Co-founder and editor of AdPulp. I wrote my first ad for a political candidate when I was 17 years old. She won her race and I felt the seductive power of advertising for the first time. I worked for seven agencies in five states before launching my own practice in 2009. Today, I am head of brand strategy and creative at Bonehook in Portland, Oregon.


  1. they sort of had me going until “resist simple.” do you even need to tack a bad/weird tagline on the end of a spot clearly targeted to sophisticates? more often than not, taglines just weaken the work … but clients somehow think it’s not a campaign unless you have one.

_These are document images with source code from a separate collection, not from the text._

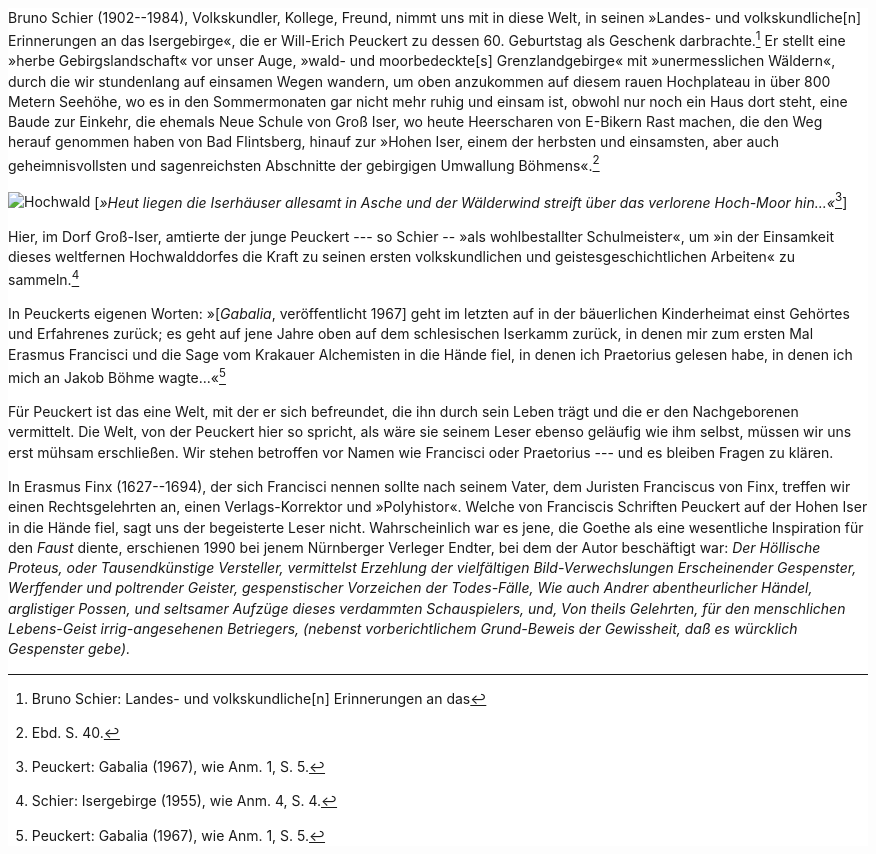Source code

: Bruno Schier (1902--1984), Volkskundler, Kollege, Freund, nimmt
uns mit in diese Welt, in seinen »Landes- und volkskundliche\[n\]
Erinnerungen an das Isergebirge«, die er Will-Erich Peuckert zu
dessen 60.&nbsp;Geburtstag als Geschenk darbrachte.[^4] Er stellt
eine »herbe Gebirgslandschaft« vor unser Auge, »wald- und
moorbedeckte\[s\] Grenz­landgebirge« mit »unermesslichen
Wäldern«, durch die wir stundenlang auf einsamen Wegen wandern,
um oben anzukommen auf diesem rauen Hochplateau in über 800
Metern Seehöhe, wo es in den Sommermonaten gar nicht mehr ruhig
und einsam ist, obwohl nur noch ein Haus dort steht, eine Baude
zur Einkehr, die ehemals Neue Schule von Groß Iser, wo heute
Heerscharen von E-Bikern Rast machen, die den Weg herauf genommen
haben von Bad Flintsberg, hinauf zur »Hohen Iser, einem der
herbsten und einsamsten, aber auch geheimnisvollsten und
sagenreichsten Abschnitte der gebirgigen Umwallung Böhmens«.[^5]

![Hochwald](/5artikel/material/schmid-aufheben-05-01.jpg
"Hochwald") [*»Heut liegen die Iserhäuser allesamt in Asche und
der Wälderwind streift über das verlorene Hoch-Moor hin...«*[^6]]

Hier, im Dorf Groß-Iser, amtierte der junge Peuckert --- so
Schier -- »als wohlbestallter Schulmeister«, um »in der
Einsamkeit dieses weltfernen Hochwalddorfes die Kraft zu seinen
ersten volkskundlichen und geistesgeschichtlichen Arbeiten« zu
sammeln.[^7]

In Peuckerts eigenen Worten: »\[*Gabalia*, veröffentlicht 1967\]
geht im letzten auf in der bäuerlichen Kinderheimat einst
Gehörtes und Erfahrenes zurück; es geht auf jene Jahre oben auf
dem schlesischen Iserkamm zurück, in denen mir zum ersten Mal
Erasmus Francisci und die Sage vom Krakauer Alchemisten in die
Hände fiel, in denen ich Praetorius gelesen habe, in denen ich
mich an Jakob Böhme wagte...«[^8]

Für Peuckert ist das eine Welt, mit der er sich befreundet, die
ihn durch sein Leben trägt und die er den Nachgeborenen
vermittelt. Die Welt, von der Peuckert hier so spricht, als wäre
sie seinem Leser ebenso geläufig wie ihm selbst, müssen wir uns
erst mühsam erschließen. Wir stehen betroffen vor Namen wie
Francisci oder Praetorius --- und es bleiben Fragen zu klären.

In Erasmus Finx (1627--1694), der sich Francisci nennen sollte
nach seinem Vater, dem Juristen Franciscus von Finx, treffen wir
einen Rechtsgelehrten an, einen Verlags-Korrektor und
»Polyhistor«. Welche von Franciscis Schriften Peuckert auf der
Hohen Iser in die Hände fiel, sagt uns der begeisterte Leser
nicht. Wahrscheinlich war es jene, die Goethe als eine
wesentliche Inspiration für den *Faust* diente, er­schienen 1990
bei jenem Nürnberger Verleger Endter, bei dem der Autor
beschäftigt war: *Der Höllische Proteus, oder Tausendkünstige
Versteller, vermittelst Erzehlung der vielfältigen
Bild-Verwechslungen Erscheinender Gespenster, Werffender und
poltrender Geister, gespenstischer Vorzeichen der Todes-Fälle,
Wie auch Andrer abentheurlicher Händel, arglistiger Possen, und
seltsamer Aufzüge dieses verdammten Schauspielers, und, Von
theils Gelehrten, für den menschlichen Lebens-Geist
irrig-angesehenen Betriegers, (nebenst vorberichtlichem
Grund-Beweis der Gewissheit, daß es würcklich Gespenster gebe).*


[^1]: Will-Erich Peuckert: Gabalia. Ein Versuch zur Geschichte
[^2]: Karolina Kuszyk: In den Häusern der anderen. Spuren deutscher
[^3]: Will-Erich Peuckert: Pansophie. Ein Versuch zur Geschichte
[^4]: Bruno Schier: Landes- und volkskundliche\[n\] Erinnerungen an das
[^5]: Ebd. S.&nbsp;40.
[^6]: Peuckert: Gabalia (1967), wie Anm. 1, S. 5.
[^7]: Schier: Isergebirge (1955), wie Anm. 4, S. 4.
[^8]: Peuckert: Gabalia (1967), wie Anm. 1, S. 5.
[^9]: Johannes Praetorius: Daemonologia Rvbinzalii silesii, 1662; ders.:
[^10]: Will-Erich Peuckert: Das Leben Jakob Böhmes. Jena:
[^11]: Schier: Isergebirge (1955), wie Anm. 4, S.&nbsp;20. --- Nach
[^12]: Ebd. S. 23.
[^13]: Ebd. S. 24f., nach: Will-Erich Peuckert: Walen und Venediger.
[^14]: Will-Erich Peuckert: Sagen. Geburt und Antwort der mythischen
[^15]: Ebd. S. 21.
[^16]: Ebd. S. 100f.
[^17]: Will-Erich Peuckert: Die Rosenkreutzer. Zur Geschichte einer
[^18]: Will-Erich Peuckert: Deutscher Volksglaube des Spätmittelalters.
[^19]: In Peuckerts Nachlaß in der Niedersächsischen Landesbibliothek
[^20]: Abgesehen von den biographischen Beiträgen in der Gedenkschrift:
[^21]: Will-Erich Peuckert: Schlesische Volkskunde. 
[^22]: Heike Peetz: »Vom Schlesier und vom schlesischen Volk soll
[^23]: Ebd., S. 37.
[^24]: Brigitte Bönisch-Brednich: Will-Erich Peuckert (1895-1969).
[^25]: Ebd., S. 27.
[^26]: Peetz: Schlesier (1996), wie Anm. 22, S. 42.
[^27]: Peuckert: Schlesische Volkskunde (1928), wie Anm. 21, S.&nbsp;168.
[^28]: Peetz: Schlesier (1996), wie Anm. 22, S. 39.
[^29]: Will-Erich Peuckert: Schwarzer Adler unterm Silbermond.
[^30]: Will-Erich Peuckert: Schlesien. Biographie der Landschaft.
[^31]: Peuckert: Schwarzer Adler (1940), wie Anm. 29, S. 356.
[^32]: Przemysław Wiater: Zafascynowany magią \[Fasziniert von Magie\].
[^33]: Bezeichnend ein Dialog zwischen einem britischen Offizier, der im
[^34]: Gerhart Pohl: Der Buschprediger von Haasel. In: Festschrift für
[^35]: Ebd. S. 2.
[^36]: Will-Erich Peuckert: Die Sagen vom Berggeist
[^37]: Peuckert: Volksglaube (1942), wie Anm. 18, S.&nbsp;7--9.
[^38]: Ebd. S. 12.
[^39]: Will-Erich Peuckert: Nikolaus Kopernikus. Der die Erde
[^40]: Ebd. S. 85f.
[^41]: Will-Erich Peuckert / Otto Lauffer: Volkskunde. Quellen
[^42]: Ebd. S. 73f.
[^43]: Mythos und Moderne. Begriff und Bild einer Rekonstruktion.
[^44]: Peuckert: Volkskunde (1951), wie Anm. 41, S.&nbsp;73f.
[^45]: Theodor W. Adorno / Max Horkheimer: Dialektik der
[^46]: Johanna Moritz: Schwarze und Weiße Magie. Die Erforschung
[^47]: Peuckert: Pansophie (1956), wie Anm. 3, S. 290.
[^48]: Nachlaß Peuckert (wie Anm. 19), Cod. Ms. Peuckert B 1-9.
[^49]: Peuckert: Gabalia (1967), wie Anm. 1, S. 5.
[^50]: Nachlaß Peuckert (wie Anm. 19), Cod. Ms. Peuckert D 36.
[^51]: Bönisch-Brednich: Peuckert (1996), wie Anm. 24, S. 28.
[^52]: Pohl: Buschprediger (1955), wie Anm. 34, S. 3. --- Nicht einsehen
[^53]: Nachlaß Peuckert (wie Anm. 19), Cod. Ms. Peuckert B 10-12.
[^54]: Will-Erich Peuckert: Die große Wende. Das apokalyptische
[^55]: Ebd.
[^56]: Nachlaß Peuckert (wie Anm. 19), Cod. Ms. Peuckert C 1.
[^57]: Peuckert: Volkskunde (1951), wie Anm. 41, S. 12.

  2. These days, cryptic, uneccesary tags almost always equal Planning run amok.
    I guess the logic goes that if you’re going to pay for Planning and suck time out of the production schedule for it and spend four or five or twelve extra meetings talking about it, then by golly you better see some of it in the commercial. In that case, the easiest place to shoehorn it in is usually the tag.
    Watch TV tonight and see for yourself. The Planning-infected tagines stick out like a sore thumb. The latest trend is to adopt a grand, empowering tone that has nothing to do with the brand or how normal people actually use it. Others just come out of nowhere, with only a vague connection to the spot (see above). In almost every case, the resulting spot becomes one of those commercials we all love to hate. The kind that prompt your inlaws to ask you, the ad professional, “Why are so many commercials so stupid?” Same as it ever was, I guess. Just that now the origins of the weird disconnects that make the bad ads so bad can be traced back to PowerPoint decks filled with “learning” and “insights.” (Reminds me of that scene in The Jerk where one gang member vouches for the legitimacy of the other gang member’s obviously stolen credit card and Steve Martin replies “OK, as long as it’s got a voucher.”)
    Not that this spot is anything more than the typical “our generic product is actually superb” variety, aimed at the occasional gin drinker who doesn’t have a true preference. In that case, maybe it’s just bad in the classic sense. Does look kind of pretty though.